→ **Required action**
Copy the text that accompanies each of the items below, line for line and without any change, and leave out the pictures.
───
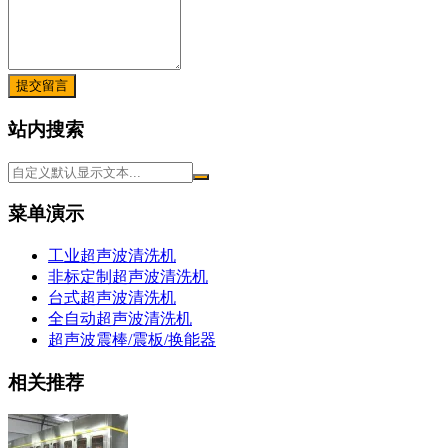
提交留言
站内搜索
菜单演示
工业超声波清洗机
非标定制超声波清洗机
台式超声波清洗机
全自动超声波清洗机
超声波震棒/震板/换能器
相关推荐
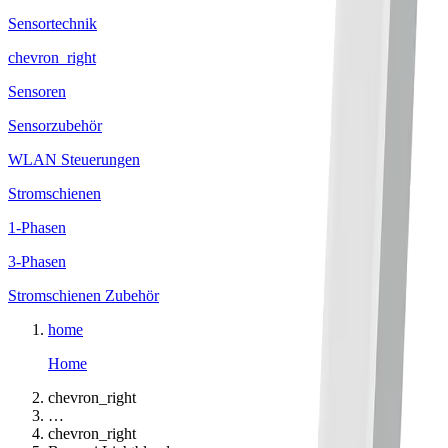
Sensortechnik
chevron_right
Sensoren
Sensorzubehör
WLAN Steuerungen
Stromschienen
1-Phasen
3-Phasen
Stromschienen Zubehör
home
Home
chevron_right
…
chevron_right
───
→ **Output of the exercise**
提交留言
站内搜索
菜单演示
工业超声波清洗机
非标定制超声波清洗机
台式超声波清洗机
全自动超声波清洗机
超声波震棒/震板/换能器
相关推荐
Sensortechnik
chevron_right
Sensoren
Sensorzubehör
WLAN Steuerungen
Stromschienen
1-Phasen
3-Phasen
Stromschienen Zubehör
home
Home
chevron_right
…
chevron_right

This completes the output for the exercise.